Hey Good Lookin’ (1982/Warner Archive DVD)
Picture:
C Sound: C Extras: D Film: C+
PLEASE NOTE: Hey Good Lookin’ is only available from Warner Bros. through their
Warner Archive series and can be ordered from the link below.
It is the
summer of the later 50s, Vinnie is the leader of the Brooklyn Stompers and he
is always cool and good looking. Along
with his buddy Crazy, he has plans to hook up with Roz, the hottest chick
around (with the biggest rack), but after a late night drunken party Vinnie
finds himself in hot water with a rumble with another gang. Can he and Crazy
get the Stompers to rumble or will they have to fight the gang themselves. That is the set up of Ralph Bakshi’s
underseen Hey Good Lookin’ (1982),
now on DVD from Warner Archive.
Obsessed
with the idea of coolness and what it is to be cool, this raw look at the time
period is like seeing a much more graphic, honest, surreal, extended version of
the animated credits from the 1978 hit film Grease. As long as you look and stay cool, the world
is your oyster, sex is in the streets, love is loose and free, and nobody has
to care about responsibility. That’s the
way Vinnie likes it, along with wannabe Stomper slave, er... friend Crazy, they
want to paint the town red long before a counterculture arrived in matured form.

- [DATA EXTRACT]:
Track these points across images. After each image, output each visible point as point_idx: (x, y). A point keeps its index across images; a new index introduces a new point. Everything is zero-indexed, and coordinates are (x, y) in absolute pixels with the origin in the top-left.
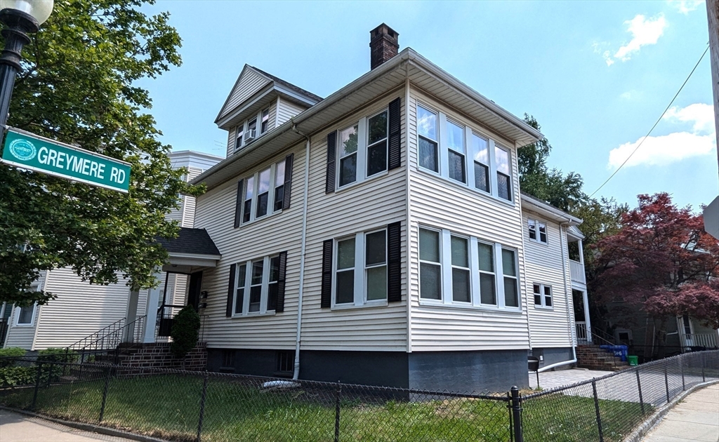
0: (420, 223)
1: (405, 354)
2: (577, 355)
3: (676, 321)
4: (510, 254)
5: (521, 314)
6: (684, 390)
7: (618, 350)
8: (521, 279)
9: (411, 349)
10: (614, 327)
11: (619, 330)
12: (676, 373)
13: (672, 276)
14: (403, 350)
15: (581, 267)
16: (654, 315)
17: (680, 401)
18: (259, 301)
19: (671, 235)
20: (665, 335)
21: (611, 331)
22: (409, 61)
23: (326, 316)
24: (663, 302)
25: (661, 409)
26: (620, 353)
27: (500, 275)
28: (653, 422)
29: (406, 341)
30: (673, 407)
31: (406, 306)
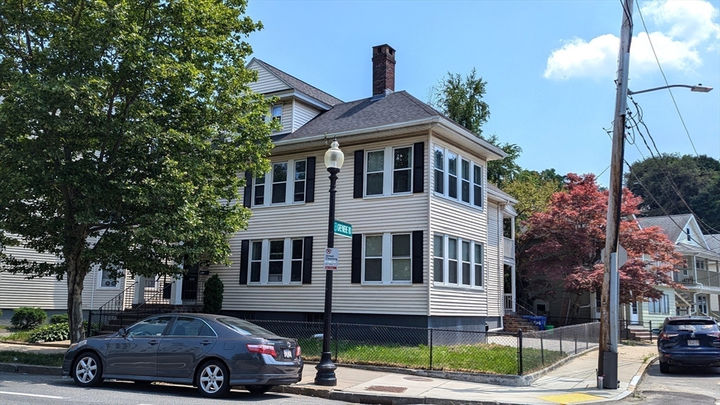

- [EXERCISE]:
Pick up the Hey Good Lookin' DVD review after its final sentence and keep writing it.

- [TASK ANSWER]:
While Vinnie believes he can get
anything free as long as he has his charm, Crazy has a psychotic side of him
that turns him into an unstoppable psycho killer. In the end, Vinnie uses Crazy to fight in the
rumble and Crazy ends up dieing for Vinnie's honor, but not before Crazy scores
with Roz.
This
cartoon was certainly representative of the late 1950s, all the 'cool things'
that the youths did. It showed how
youths lived fast, die young and leave a good looking corps. It showed how love and friendship was drug
trip, as long as a person had a good time, social morals and responsibility
didn't matter. Be warned: this
50s-styled cartoon wasn't afraid to show cartoon nudity and sex, it's been a
while since I last saw an X-rated cartoon.
The
anamorphically enhanced 1.78 X 1 image comes form an older print that shows its
age somewhat, though the Bakshi style is sometimes cheap on purpose and shows
corners cut, looking like something out of Heavy Metal. Color is not bad, but the print is untouched
for the most part. The lossy Dolby
Digital 2.0 Mono is also a little weak, but the sound here was only going to be
so dynamic, so it is not too bad. A
trailer is the only extra.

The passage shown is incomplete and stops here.